可是在这一切缤纷的变化之中,毕卡索保持他不变的气质。本质上说来,毕卡索是一位巴洛克式的艺术家。久居法国,亦成名于法国的毕卡索,一直保持他原籍西班牙的那种传统气质:华丽,凝重,且带点悲剧性。所谓“巴洛克”,原系指十七、十八世纪西欧艺术那种神奇,怪诞,过分装饰的一种风格。西班牙画家,如戈耶、鲁奔士,甚至原籍希腊的艾尔·格瑞科,皆表现此种气质——这也就是何以西班牙产生了两位超现实主义的画家:米罗和达利。这些传统的西班牙大师,加上巴洛克风的建筑家高地,形成了毕卡索的民族遗产。此外他更吸收了希腊罗马的神话,非洲土人的原始艺术,北欧的哥德精神,以及自文艺复兴以迄库尔贝的自然主义之全部技巧。毕卡索是一个充满了矛盾的综合体。要了解他这些相异甚至于相反的风格,且让我们像一般的艺术批评家那样,将他的创作分成几个显著的时期来简述:
蓝色时期:自一九○一年迄一九○四年,是毕卡索的“蓝色时期”。这时毕卡索刚刚二十岁出头,初自西班牙去巴黎,尚未成名,和蒙马特尔的波希米亚族出没于阁楼、咖啡馆,及夜生活的世界。贫穷、寂寞,和忧郁原是西班牙画家的传统主题;加上初受戴嘉和土鲁斯·罗特列克的技巧的影响,毕卡索,像艾尔·格瑞科那样,将贫病无依的流浪人体拉长,裸露,且置之于一个甚为阴郁而且神秘的蓝色世界里。那蓝,惨幽幽的,伤心兮兮的,具有单色构图特具的那种以情调胜的one poema之感。无怪乎美国诗人史蒂文斯看了这时期的作品之一,《弹吉他的老人》,不禁要写那首四百行的长诗了。论者或谓,这些作品颇有抄袭土鲁斯·罗特列克之嫌。我不以为然。戴嘉和罗特列克画中的舞女及可怜人物是绝缘的美感对象,不如毕卡索笔下的人物那样富于表现主义的精神。也就是说,前者比较客观,后者比较主观。

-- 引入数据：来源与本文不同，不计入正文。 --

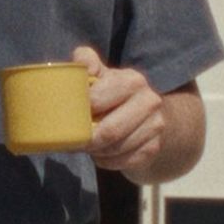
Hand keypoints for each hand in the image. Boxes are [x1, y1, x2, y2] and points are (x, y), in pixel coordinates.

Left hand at [72, 45, 165, 172]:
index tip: (68, 116)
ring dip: (96, 151)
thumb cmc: (114, 93)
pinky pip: (122, 162)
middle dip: (88, 139)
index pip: (96, 100)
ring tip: (88, 144)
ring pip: (115, 149)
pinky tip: (102, 152)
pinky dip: (106, 160)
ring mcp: (155, 127)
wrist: (148, 116)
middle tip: (74, 139)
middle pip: (109, 132)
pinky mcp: (153, 149)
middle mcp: (149, 101)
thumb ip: (86, 62)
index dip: (78, 111)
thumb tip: (79, 66)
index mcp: (132, 80)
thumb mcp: (102, 73)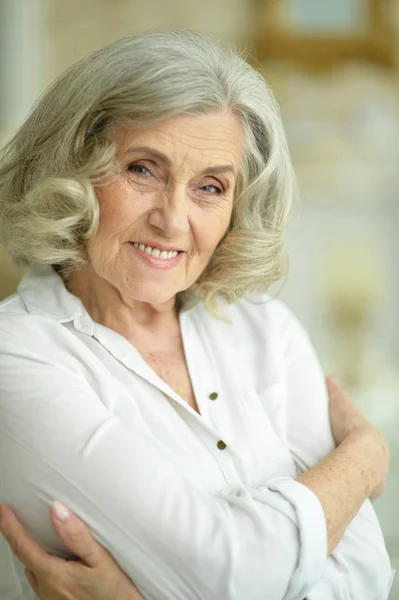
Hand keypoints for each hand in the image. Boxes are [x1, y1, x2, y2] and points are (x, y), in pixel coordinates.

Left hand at [0, 501, 144, 599]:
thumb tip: (57, 510)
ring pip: (33, 570)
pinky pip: (41, 581)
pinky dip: (41, 565)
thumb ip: (77, 535)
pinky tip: (53, 560)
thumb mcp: (100, 559)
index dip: (10, 527)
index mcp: (54, 574)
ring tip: (36, 536)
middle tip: (16, 518)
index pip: (23, 546)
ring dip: (31, 553)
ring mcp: (50, 598)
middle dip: (19, 537)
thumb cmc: (115, 593)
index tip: (3, 510)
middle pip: (25, 558)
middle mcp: (47, 588)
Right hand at [326, 376, 388, 500]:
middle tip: (340, 461)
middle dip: (357, 460)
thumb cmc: (350, 428)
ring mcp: (378, 474)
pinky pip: (364, 489)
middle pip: (367, 459)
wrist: (360, 453)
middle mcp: (380, 457)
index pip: (365, 441)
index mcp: (374, 439)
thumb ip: (335, 392)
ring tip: (340, 476)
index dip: (354, 442)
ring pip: (367, 474)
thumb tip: (329, 378)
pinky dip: (356, 488)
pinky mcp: (373, 489)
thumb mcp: (340, 405)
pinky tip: (344, 488)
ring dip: (357, 475)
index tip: (344, 444)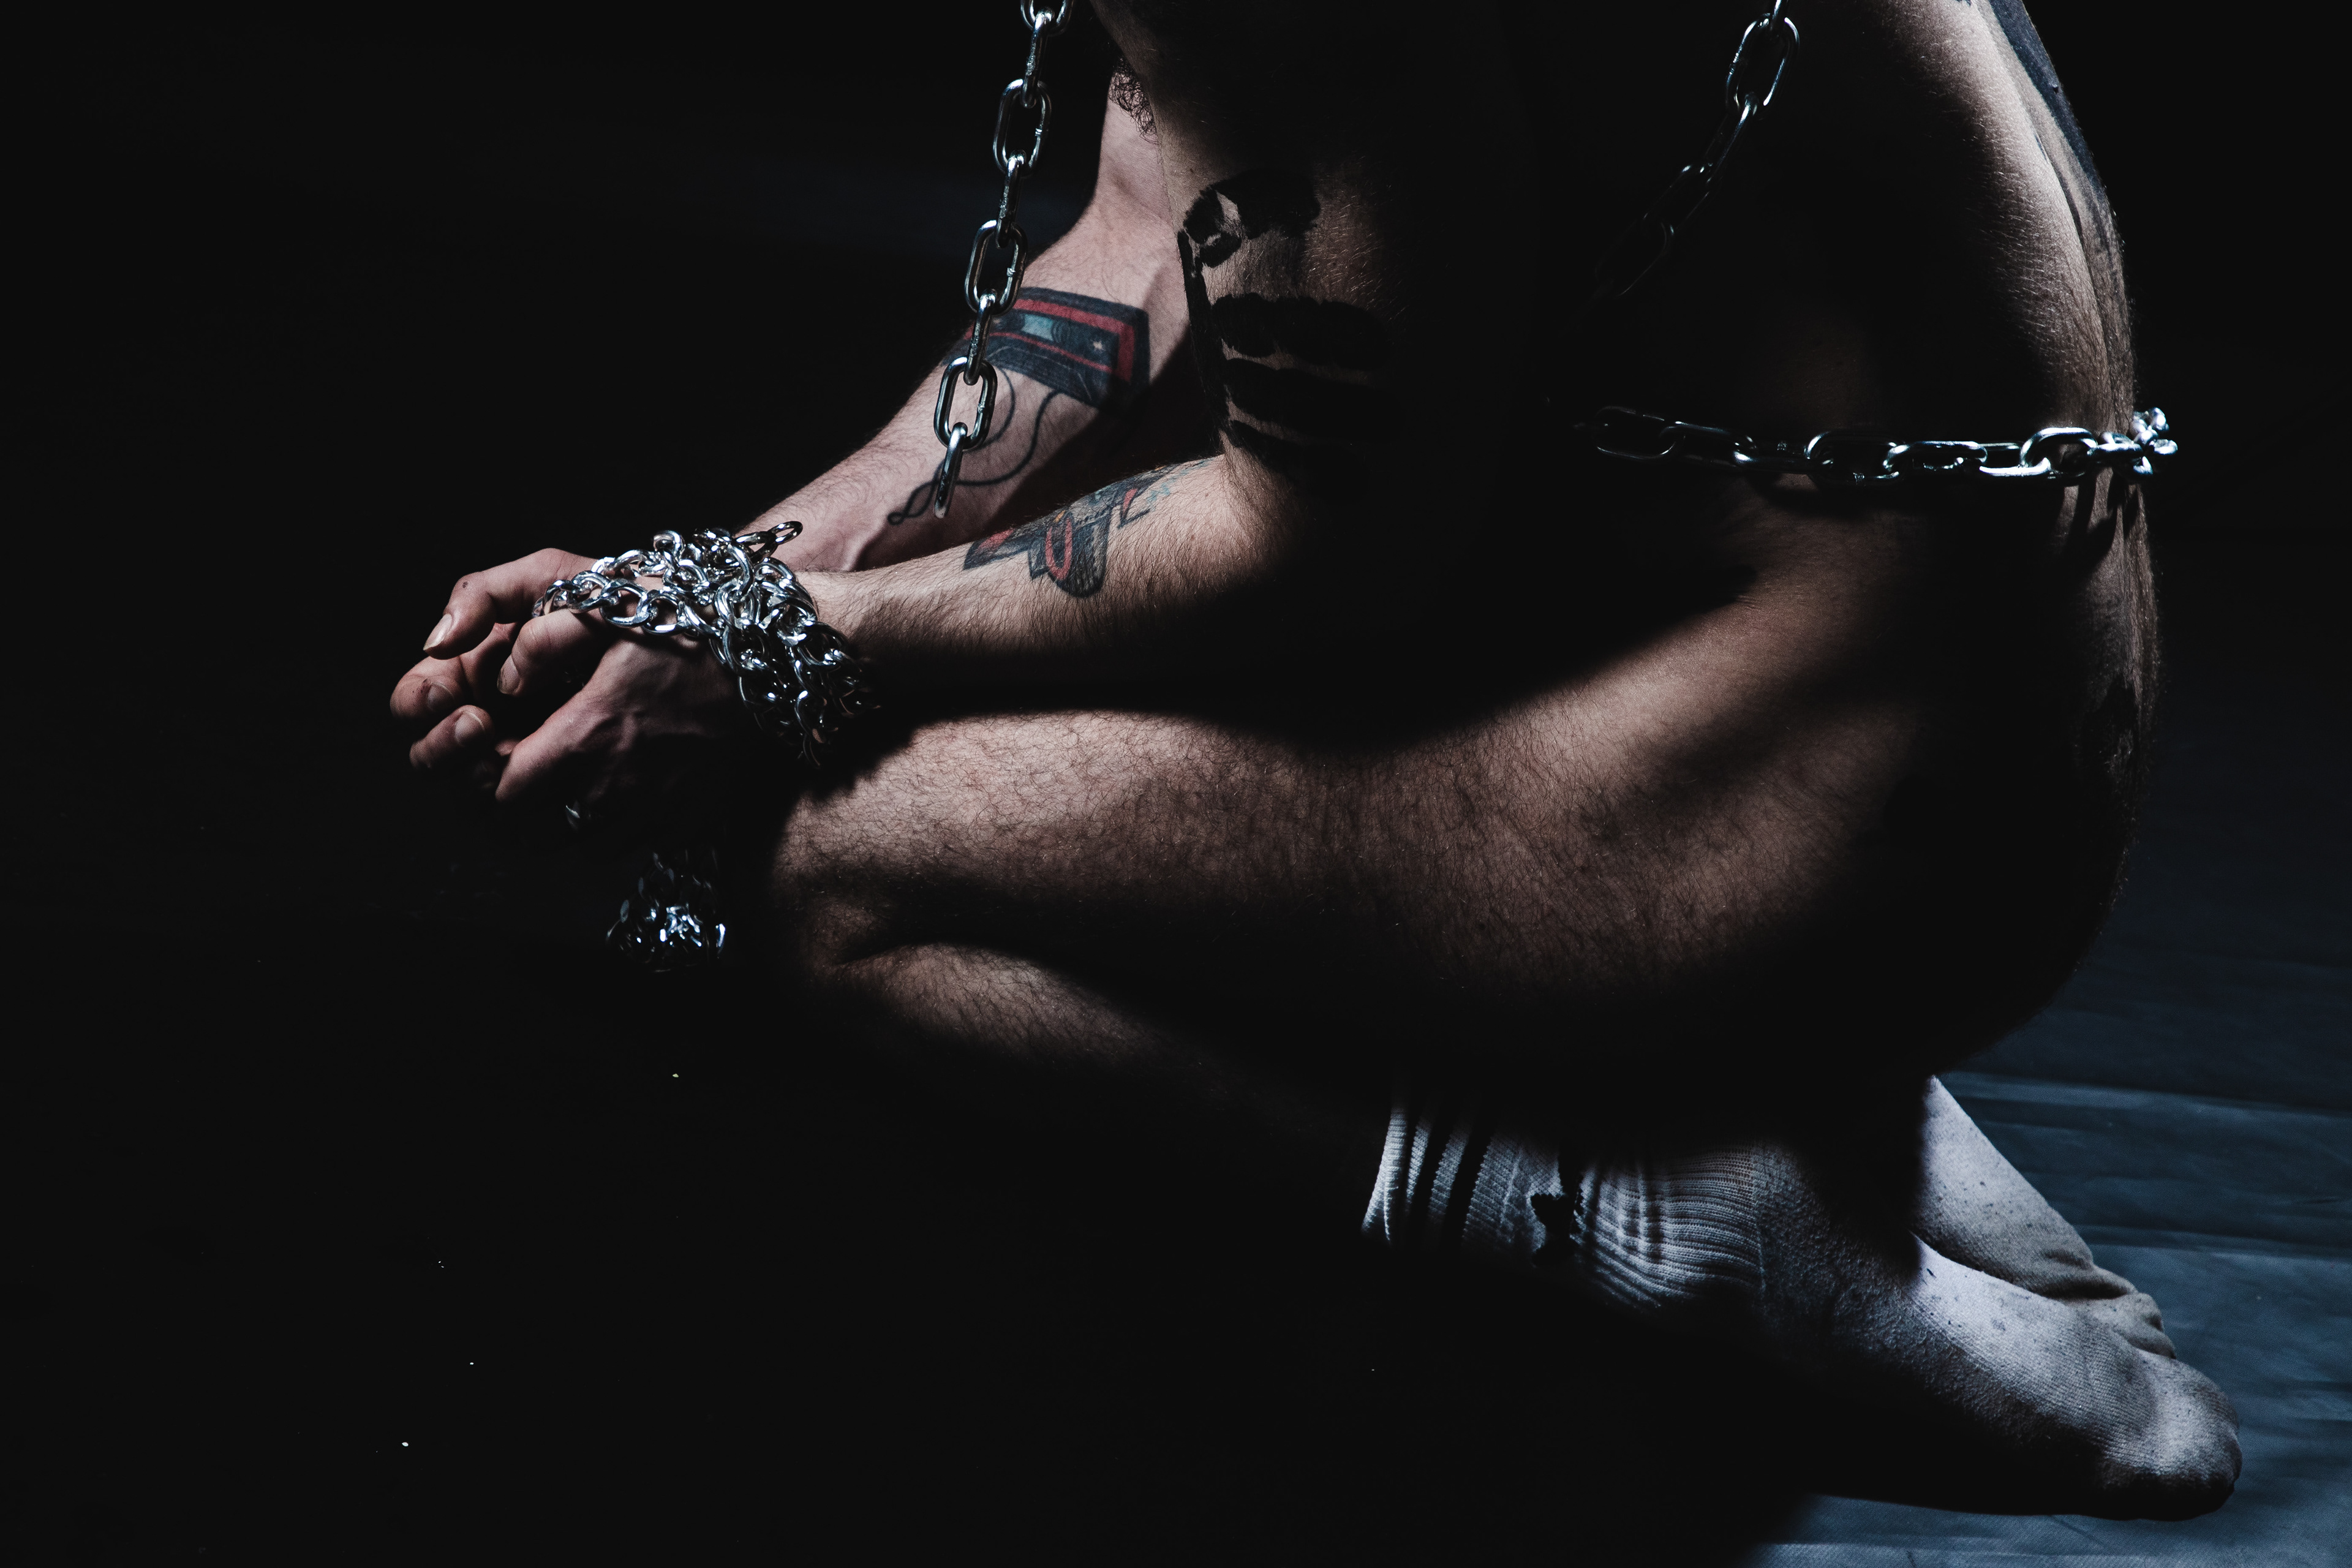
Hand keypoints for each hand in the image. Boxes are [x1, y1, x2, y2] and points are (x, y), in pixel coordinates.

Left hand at [391, 548, 742, 814]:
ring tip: (570, 789)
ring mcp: (657, 807)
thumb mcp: (607, 610)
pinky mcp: (690, 818)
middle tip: (524, 780)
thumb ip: (542, 643)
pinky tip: (621, 793)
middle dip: (520, 814)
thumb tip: (506, 682)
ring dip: (569, 825)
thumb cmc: (689, 627)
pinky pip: (636, 847)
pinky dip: (619, 831)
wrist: (770, 656)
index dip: (490, 779)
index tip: (502, 752)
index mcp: (587, 735)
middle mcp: (618, 784)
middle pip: (539, 835)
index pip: (506, 794)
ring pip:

玫瑰时期:或称小丑时期,为期凡两年。当毕卡索的生活比较愉快时,他的调色板也明亮起来。他的画中人物从惨蓝色的单色的世界里走出来,步入一个以玫瑰为基调而以其他色彩为辅调的空间。显然,色调转为轻柔,线条也比较流动,给人一种飘逸不定的感觉。可是这些作品予观众的印象仍非兴高采烈的快乐,而是一种以满不在乎的表情为面纱的淡淡的哀伤,与乎病态美。这时他的笔下出现的不复是蓝色时期那些街头琴师,营养不良的孩子,倦于工作的妇人、跛子、盲丐,或是饥寒交迫的家庭。代替他们的是马戏班的谐角与卖艺者。毕卡索攫住了这一行全部的诗意,也攫住了那种倦于流浪,娱人而不能自娱的落寞心情。里尔克的《杜依诺哀歌》,得来的灵感。